The latest “after work” networking meeting sponsored by the Greater Concord Chamber of Commerce attracted dozens of business people.
And Chuck Hagopian of Concord, was very clear about how he felt about the Republican party.
I am not happy with it. And why are you not happy with it? Because I think they strayed a lot away from what they said they were going to do. Such as? Well, you know they made all kinds of bold statements. They were going to rein in spending and what have you and they haven’t done any of that stuff.
Hagopian is an account manager for Hershey Ice Cream and a life-long Republican.
Another Republican in the crowd said he felt strongly that none of the GOP candidates had any real solutions to the healthcare crisis.
Jaffrey attorney David Tower has ten employees at his firm.
Tower said he has yet to hear any Republican come up with a practical way to bring down sky high prices.
Every year, in my office, the premiums go up. And every year we struggle with whether we can still cover 100 percent of the employee’s cost everywhere we do. But it just seems like its…we’re on a cycle that there’s no end to it. So, I’m frustrated as employer.
Other Republicans who manage businesses say they’re also concerned about high health care costs.
Fred Kocher says it’s a problem in the high technology field.
He heads the state’s High Technology Council and has helped start up several tech heavy companies.
And Kocher says none of the candidates are talking about how this country is going to continue to compete in the world of high tech.
…You know, there are millions of engineers and technicians being graduated in asia and Europe and thousands in the united states. That can’t stay that way…because we’ll lose our competitive edge in the world and that bothers me.
Still other business owners worry that GOP candidates aren’t talking about trying to wean the nation off its dependence on petroleum.
Jameson French, president of Northland Forest Products in Kingston says he got involved with the party back when it embraced environmental causes in the 1970’s.
But he says Republicans aren’t talking enough about developing alternatives to oil.

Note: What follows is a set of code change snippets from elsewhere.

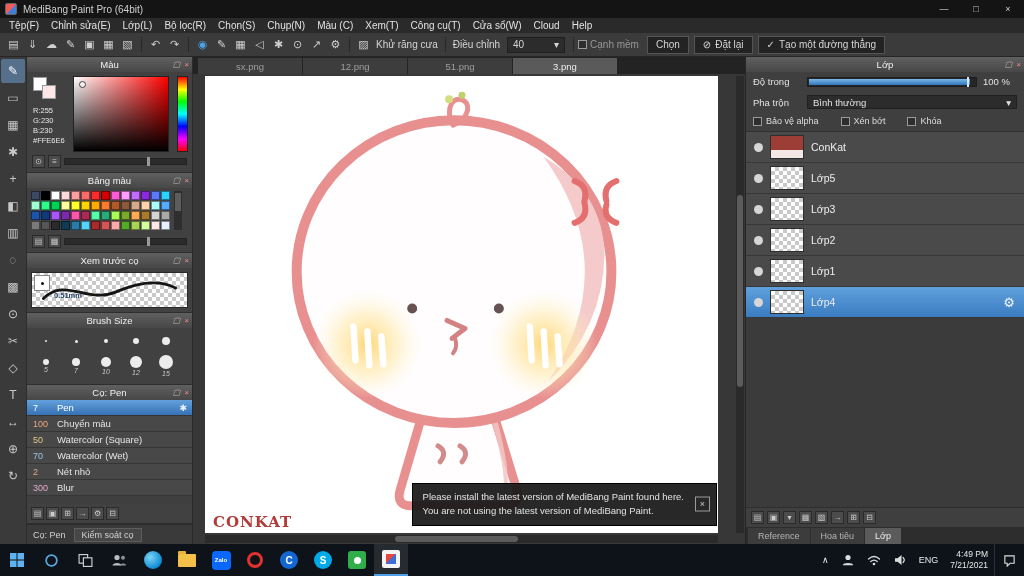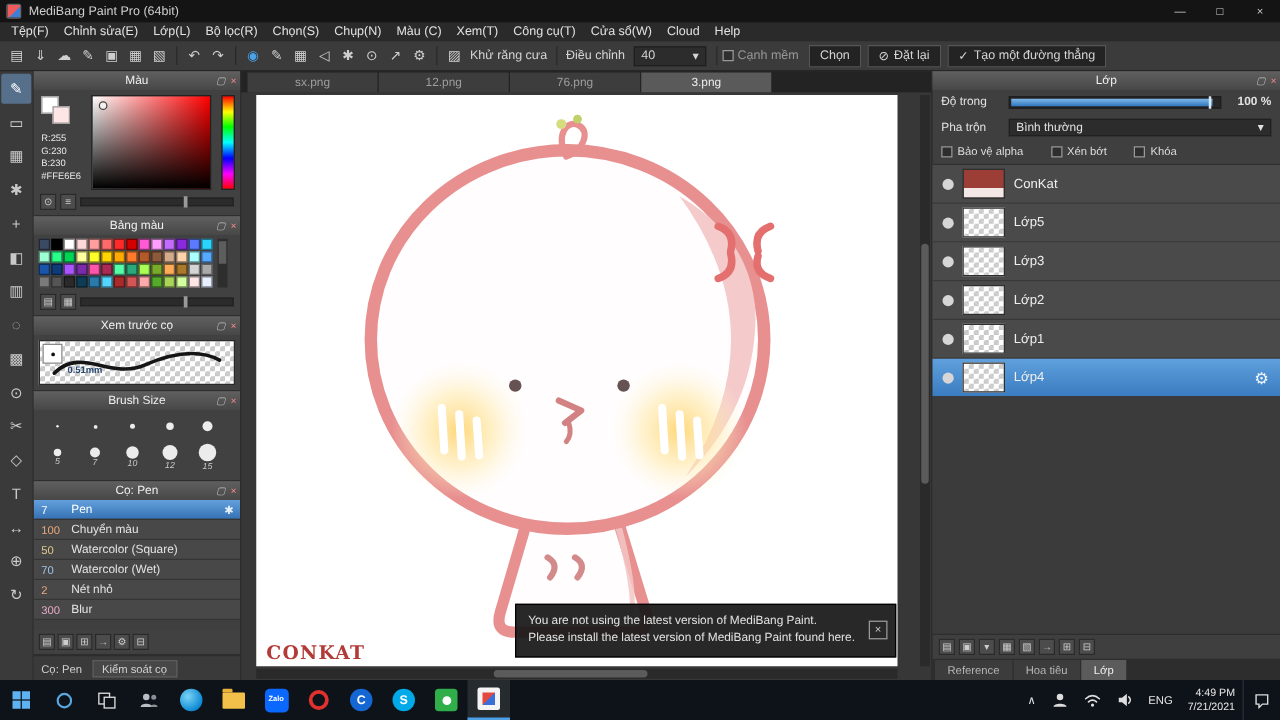"76.png" div.doc-tab { text: 76.png -> 51.png }
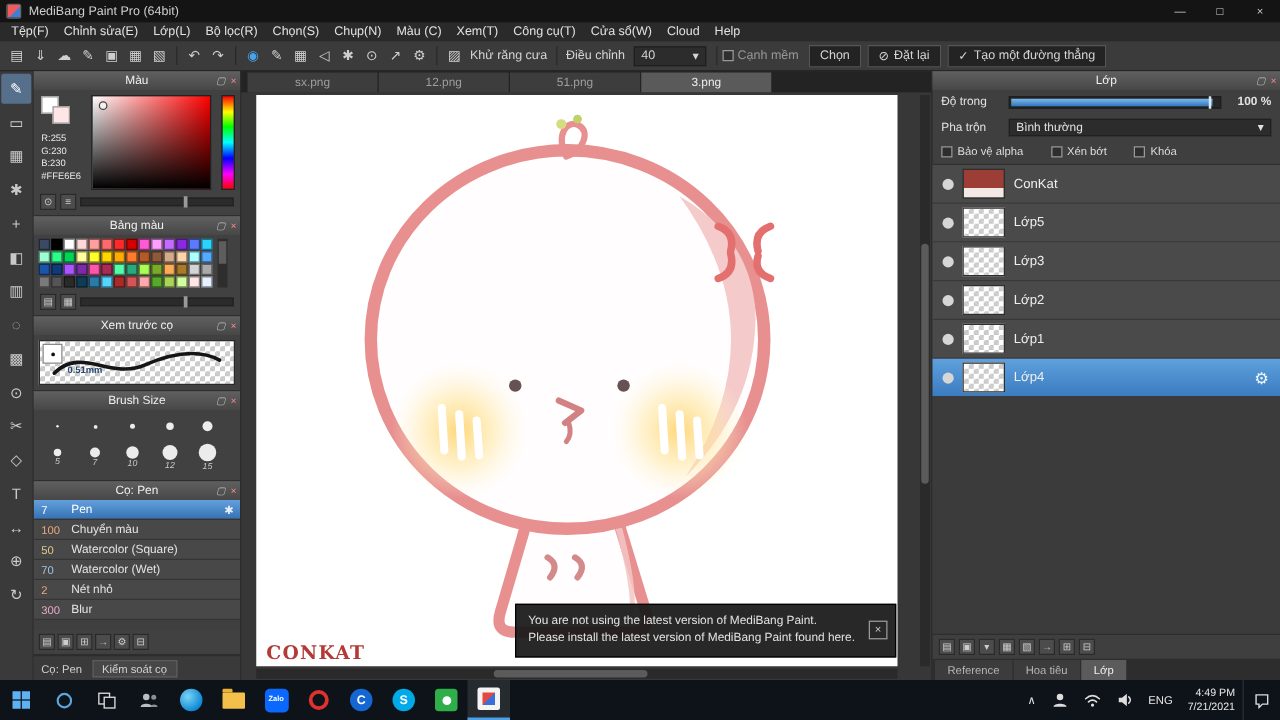"100 %" .opacity-val { font-weight: bold -> none; text-align: right -> none }
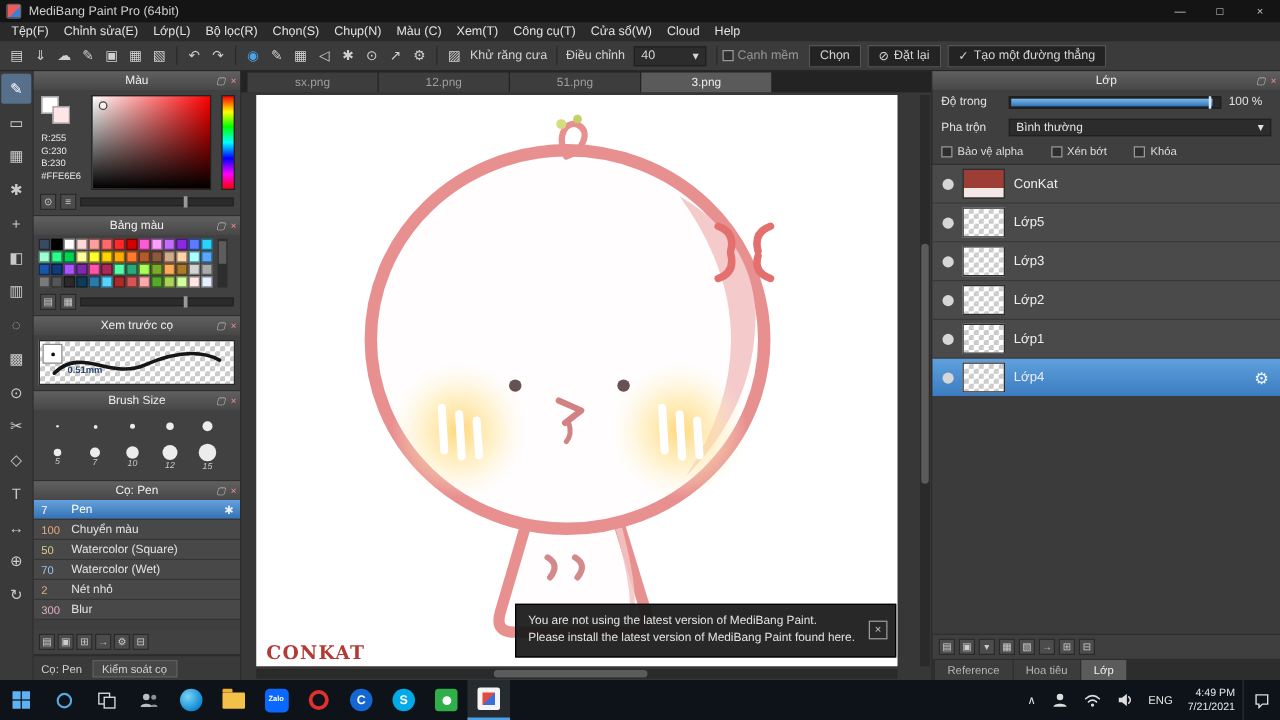"You are not using the" span { order: before "Please install the latest version" -> after "Please install the latest version" }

I also would love us to be energy independent but I’d also like us to be global leaders and the technology of whether it’s wind or solar or geothermal or cellulosic ethanol. Whatever it may be, you know let’s get out there and put our research energy and dollars into getting this stuff going and boy, I think there’s a lot of economic potential which is a good republican issue.
Many of these dissatisfied voters are still looking for a GOP candidate to support.
Jameson French of Northland Forest Products says if things were different, Republicans might find former Massachusetts Governor Mitt Romney a good fit.
The business republicans would traditionally look at mitt Romney because he’s a successful businessman, he’s very smart and everything else. But I think for new Hampshire people having republicans, who have seen him as governor of Massachusetts and the positions he took….to flip on a lot of those positions, particularly on social issues….that’s a big turn off to anybody, people of all sides of the party.
Many Republicans say they’re still undecided about who they’ll support in the primary.
But while some Republicans say they could not imagine becoming a democrat, others admit they’re looking beyond the GOP.
They say they’re thinking about registering as independents, so they could at least vote for a Democrat.